= REQUIREMENTS =
Present the lines below as a numbered list, omitting any blank lines and leaving out the pictures.

= Stored entries =
┄┄┄┄┄┄┄┄┄┄

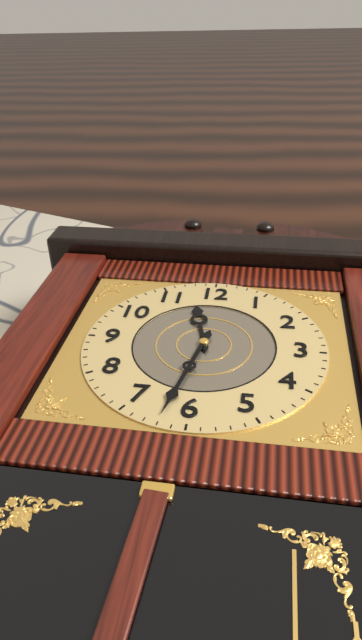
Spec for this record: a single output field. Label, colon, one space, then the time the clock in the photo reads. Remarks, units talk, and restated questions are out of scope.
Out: 11:32
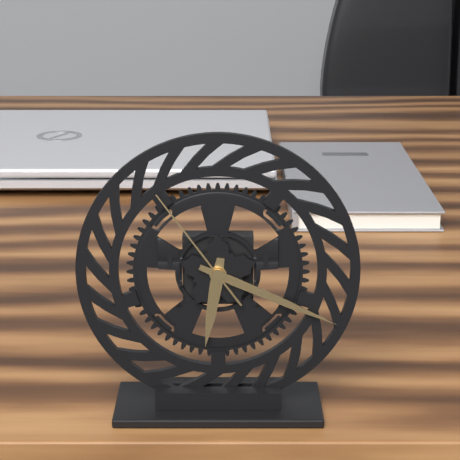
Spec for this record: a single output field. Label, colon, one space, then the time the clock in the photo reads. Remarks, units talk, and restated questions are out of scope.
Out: 6:19:54
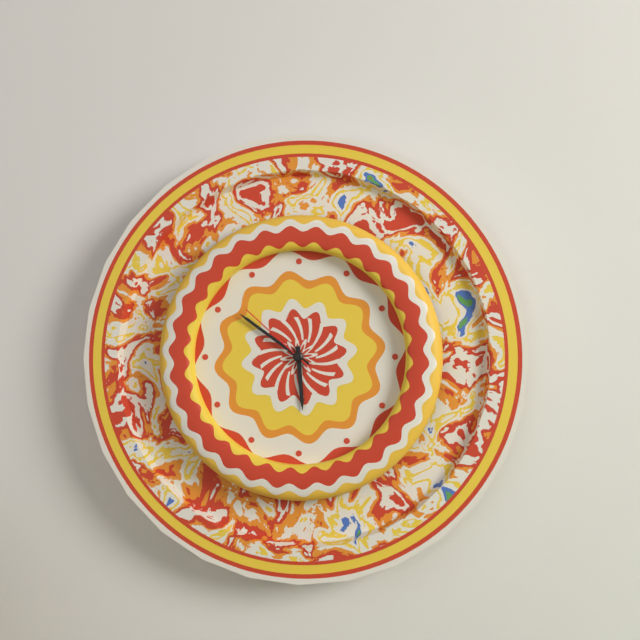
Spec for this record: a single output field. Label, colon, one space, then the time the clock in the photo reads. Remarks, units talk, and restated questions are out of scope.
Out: 5:51:52
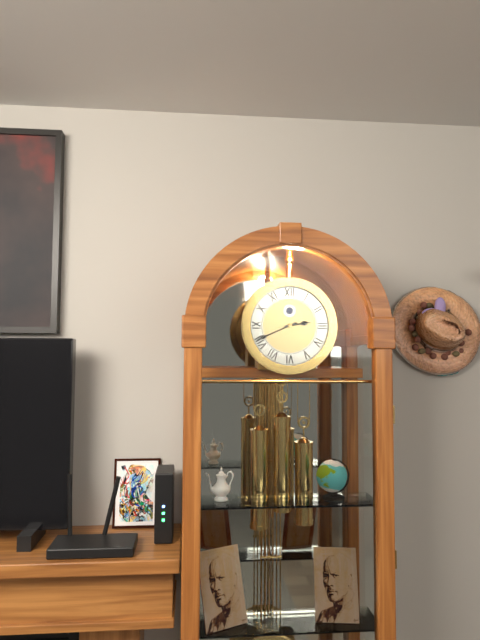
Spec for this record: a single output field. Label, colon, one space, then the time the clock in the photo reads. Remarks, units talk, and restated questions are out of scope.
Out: 2:41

┄┄┄┄┄┄┄┄┄┄

= SOLVED EXERCISE =
1. Spec for this record: a single output field. Label, colon, one space, then the time the clock in the photo reads. Remarks, units talk, and restated questions are out of scope.
2. Out: 11:32
3. Spec for this record: a single output field. Label, colon, one space, then the time the clock in the photo reads. Remarks, units talk, and restated questions are out of scope.
4. Out: 6:19:54
5. Spec for this record: a single output field. Label, colon, one space, then the time the clock in the photo reads. Remarks, units talk, and restated questions are out of scope.
6. Out: 5:51:52
7. Spec for this record: a single output field. Label, colon, one space, then the time the clock in the photo reads. Remarks, units talk, and restated questions are out of scope.
8. Out: 2:41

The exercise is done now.